EXERCISE AIM
Please retype the records below exactly, from the first line down to and including the line with "Picture 2: xy-120, xy-80, xy+80;".

(RECORD SET)

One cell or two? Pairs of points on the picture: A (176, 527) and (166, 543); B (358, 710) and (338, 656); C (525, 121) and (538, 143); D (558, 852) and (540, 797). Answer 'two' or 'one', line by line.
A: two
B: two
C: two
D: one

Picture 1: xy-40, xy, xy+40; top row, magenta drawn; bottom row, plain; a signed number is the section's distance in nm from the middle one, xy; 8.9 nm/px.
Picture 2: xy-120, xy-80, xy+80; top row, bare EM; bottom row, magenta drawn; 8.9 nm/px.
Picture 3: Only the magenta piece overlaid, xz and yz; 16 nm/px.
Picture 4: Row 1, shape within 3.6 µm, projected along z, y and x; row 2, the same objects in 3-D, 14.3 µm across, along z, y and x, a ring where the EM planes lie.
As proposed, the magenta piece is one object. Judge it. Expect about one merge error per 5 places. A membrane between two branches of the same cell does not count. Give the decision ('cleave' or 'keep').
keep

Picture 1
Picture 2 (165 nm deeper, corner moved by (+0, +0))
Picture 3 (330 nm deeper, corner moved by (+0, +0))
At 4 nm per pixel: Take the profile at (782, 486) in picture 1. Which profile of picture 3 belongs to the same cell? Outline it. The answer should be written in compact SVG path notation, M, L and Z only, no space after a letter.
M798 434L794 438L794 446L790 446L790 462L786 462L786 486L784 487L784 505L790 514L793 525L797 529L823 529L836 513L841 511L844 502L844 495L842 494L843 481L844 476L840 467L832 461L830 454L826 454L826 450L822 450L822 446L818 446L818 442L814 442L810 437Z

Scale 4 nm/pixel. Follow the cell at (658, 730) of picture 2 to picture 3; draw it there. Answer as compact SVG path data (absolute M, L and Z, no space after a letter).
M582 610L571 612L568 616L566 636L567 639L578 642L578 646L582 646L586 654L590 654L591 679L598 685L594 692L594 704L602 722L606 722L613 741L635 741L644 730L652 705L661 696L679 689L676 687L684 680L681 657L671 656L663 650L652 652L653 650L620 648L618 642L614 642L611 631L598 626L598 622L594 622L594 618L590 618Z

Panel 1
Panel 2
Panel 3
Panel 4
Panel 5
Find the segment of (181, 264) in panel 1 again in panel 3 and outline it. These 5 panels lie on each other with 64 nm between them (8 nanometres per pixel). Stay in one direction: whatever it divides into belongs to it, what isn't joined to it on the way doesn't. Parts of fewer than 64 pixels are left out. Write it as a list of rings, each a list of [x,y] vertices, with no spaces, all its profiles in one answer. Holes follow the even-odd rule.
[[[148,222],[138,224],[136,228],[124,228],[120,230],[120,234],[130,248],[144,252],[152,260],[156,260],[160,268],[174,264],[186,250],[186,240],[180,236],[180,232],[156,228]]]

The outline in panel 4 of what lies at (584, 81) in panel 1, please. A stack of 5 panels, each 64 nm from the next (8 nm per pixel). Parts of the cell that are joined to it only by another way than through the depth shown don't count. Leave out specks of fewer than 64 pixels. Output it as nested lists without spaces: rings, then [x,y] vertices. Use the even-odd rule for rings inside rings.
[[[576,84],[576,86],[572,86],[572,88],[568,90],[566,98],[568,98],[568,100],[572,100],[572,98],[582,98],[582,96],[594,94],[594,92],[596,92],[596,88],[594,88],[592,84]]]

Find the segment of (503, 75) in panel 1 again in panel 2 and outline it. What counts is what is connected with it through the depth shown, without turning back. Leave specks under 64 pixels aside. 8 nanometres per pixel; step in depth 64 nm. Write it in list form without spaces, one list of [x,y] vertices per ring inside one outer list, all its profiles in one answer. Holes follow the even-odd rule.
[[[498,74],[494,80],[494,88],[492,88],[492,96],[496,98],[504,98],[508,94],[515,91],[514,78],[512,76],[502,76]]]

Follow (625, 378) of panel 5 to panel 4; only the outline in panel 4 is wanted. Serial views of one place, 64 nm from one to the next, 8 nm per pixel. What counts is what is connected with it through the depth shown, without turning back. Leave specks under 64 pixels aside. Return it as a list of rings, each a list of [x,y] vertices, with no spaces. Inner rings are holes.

(End RECORD SET)

TASK RESULT
One cell or two? Pairs of points on the picture: A (176, 527) and (166, 543); B (358, 710) and (338, 656); C (525, 121) and (538, 143); D (558, 852) and (540, 797). Answer 'two' or 'one', line by line.
A: two
B: two
C: two
D: one

Picture 1: xy-40, xy, xy+40; top row, magenta drawn; bottom row, plain; a signed number is the section's distance in nm from the middle one, xy; 8.9 nm/px.
Picture 2: xy-120, xy-80, xy+80; top row, bare EM; bottom row, magenta drawn; 8.9 nm/px.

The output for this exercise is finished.